-------- Page excerpt --------
Traps! Cats! Excitement! It’s time for another Five Thoughts on Harley Quinn. Three episodes in, and we are cooking with gas. This is another Poison Ivy heavy episode as she deals with her insecurities and life trajectory. Who could make Ivy flustered and unsure of herself? Well, none other than the self-assured, infinitely charming Catwoman, of course. Played smoothly by Sanaa Lathan (The lady who befriended a Predator in Alien Vs. Predator). It’s also nice to see a dark-skinned Catwoman, you don’t see that often.
Harley, Ivy, Kite Man, and Catwoman head out on a McGuffin chase while the rest of the crew sits at home to watch the Riddler run. Boy, do those lackeys fail miserably. Let’s get into the thoughts. Minor spoilers ahead.
1. What doctorates do these villains have?
What makes Dr. Trap a Doctor? What did he have to study to get a doctorate in traps? Trap psychology? The same goes for Dr. Psycho. There is an old joke that claims Doctors hate to be called Mr. or Mrs. They say things like “I didn’t go through 8 years of medical school to be called Mr.” Is that the case here? Even if all these supervillains were Dr.’s, at some point, your villainy would wipe that moniker out, no? Isn’t there a “Do No Harm” clause stapled to every doctor’s diploma? Take Mr. Freeze, for example. He was totally a doctor, then he became an evil snowman and dropped the doctor pretense. He is an example to all those pretentious ass villains still clinging to their former professions. That said, Dr. Trap is just a tool who lost a jaw.
2. So the rest of Harley’s crew really are goons
Harley’s gaggle of oddballs started out as an elective team of misfits. Now, they seem to have slipped into goon territory. It’s almost a self-fulfilling prophecy from the Legion of Doom episode in Season 1. The Riddler is one normal man strapped to a hamster wheel, being guarded by a giant man-shark, a clay abomination, a cyborg, and a literal telekinetic psychic. The Riddler still escapes. Not only that, but they don’t recapture him at all. That’s an F- folks. That is C level henchmen behavior. Even the two chatty Cathy’s guarding Mr. Freeze’s ice wall bested our crew. How pathetic is that? I hope these guys can turn it around because they all seem real incompetent right now.
--------
= The problem =
Write the next part of the Harley Quinn episode review, starting after its final sentence. You won't need the material for this.
-------- Exercise data --------
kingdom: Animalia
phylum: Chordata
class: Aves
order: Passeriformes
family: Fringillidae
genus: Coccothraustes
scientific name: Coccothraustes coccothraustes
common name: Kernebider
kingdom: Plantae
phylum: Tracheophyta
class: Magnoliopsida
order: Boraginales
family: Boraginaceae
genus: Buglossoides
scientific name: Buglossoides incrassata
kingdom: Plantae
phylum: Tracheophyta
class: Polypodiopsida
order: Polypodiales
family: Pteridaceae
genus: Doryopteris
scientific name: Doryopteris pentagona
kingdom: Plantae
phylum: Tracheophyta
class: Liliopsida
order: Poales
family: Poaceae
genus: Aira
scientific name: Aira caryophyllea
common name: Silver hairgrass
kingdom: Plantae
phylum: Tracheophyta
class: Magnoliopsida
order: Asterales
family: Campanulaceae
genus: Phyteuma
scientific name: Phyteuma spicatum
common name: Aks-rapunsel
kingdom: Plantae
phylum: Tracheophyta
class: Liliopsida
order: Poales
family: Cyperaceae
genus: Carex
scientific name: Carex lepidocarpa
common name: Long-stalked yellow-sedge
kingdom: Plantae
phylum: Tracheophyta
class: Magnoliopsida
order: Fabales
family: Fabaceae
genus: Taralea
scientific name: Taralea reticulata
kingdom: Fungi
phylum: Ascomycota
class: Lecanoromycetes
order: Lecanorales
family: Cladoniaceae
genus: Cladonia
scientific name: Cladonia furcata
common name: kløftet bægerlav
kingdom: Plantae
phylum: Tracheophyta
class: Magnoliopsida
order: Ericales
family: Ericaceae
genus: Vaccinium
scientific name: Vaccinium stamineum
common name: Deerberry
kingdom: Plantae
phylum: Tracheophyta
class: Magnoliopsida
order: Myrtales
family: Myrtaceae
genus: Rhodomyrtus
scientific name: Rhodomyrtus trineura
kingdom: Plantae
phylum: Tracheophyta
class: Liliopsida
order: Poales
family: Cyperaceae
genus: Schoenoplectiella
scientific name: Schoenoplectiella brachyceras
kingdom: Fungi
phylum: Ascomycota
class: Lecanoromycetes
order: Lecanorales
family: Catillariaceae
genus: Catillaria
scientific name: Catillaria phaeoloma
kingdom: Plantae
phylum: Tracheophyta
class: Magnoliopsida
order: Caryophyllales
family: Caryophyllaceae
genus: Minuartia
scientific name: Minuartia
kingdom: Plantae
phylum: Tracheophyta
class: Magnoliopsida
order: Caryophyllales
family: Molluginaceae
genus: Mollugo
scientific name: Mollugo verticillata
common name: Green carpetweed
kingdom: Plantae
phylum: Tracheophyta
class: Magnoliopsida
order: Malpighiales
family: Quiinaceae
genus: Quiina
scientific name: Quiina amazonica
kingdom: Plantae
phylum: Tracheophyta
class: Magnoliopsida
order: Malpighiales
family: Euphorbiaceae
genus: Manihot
--------
= Exercise output =
3. Dr. Trap’s Museum is Easter egg island
As Harley and the others make their way through Dr. Taps assortment of “Evil Construction” booby traps, there are a ton of easter eggs scattered across the background. Two-Face’s giant stupid coin makes an appearance (did he get that from the Batcave or directly from Harvey Dent?) At one point Harley picks up Deathstroke’s sword to free Kite Man from the mother of all traps, a net. I also clocked Dr. Fate’s helmet, and a sword my nerd brain couldn’t name but totally know it from somewhere. We know Dr. Trap looted all the villain’s lairs when Gotham fell, but how did he get Dr. Fate’s helmet? That’s a pretty hard magical item to procure. It really doesn’t like to be anywhere except on the head of some poor asshole, slowly driving them insane. Let’s say it fell off.
4. Side questing
We are in full video game (or D&D) side questing territory now folks. We have a destination, but oops, it’s blocked. We need a unique item to get in. Lucky for us, there are a couple of talkative NPC’s who spill the beans on what and where that item is. But we need a specialist. Time to recruit the best thief we can find, party up, and grab that item. We enter a dark building full of traps and treasures and need to solve a puzzle using our newly acquired item to escape. I am not ragging on this. I actually love it a whole bunch. It’s like conversing with Abed from Community using only movie quotes. If you try hard enough, you can see gaming in everything.
5. Growth of Poison Ivy
I really thought we were going to see the pairing of Ivy and Kite Man, but things swung another way, and we have an engaged couple now. Who would have thought? Will the wedding happen? Probably not, but it’s still nice to see Ivy grow throughout the episode. Having Catwoman tug at Ivy’s ego was an excellent way to have Ivy realize who she is now. Ivy’s no longer the scantly clad vine lady only out for the planet. Now she has friends and a goofy man who loves her enough to get shot with arrows. Not many supervillains can say that. I remain steady that Poison Ivy is the true hero of this show and I defy anyone to prove me wrong. So much growth. And that’s not a plant pun. Well, it is. Whatever, shut up. Kite Man’s getting married, hell yea!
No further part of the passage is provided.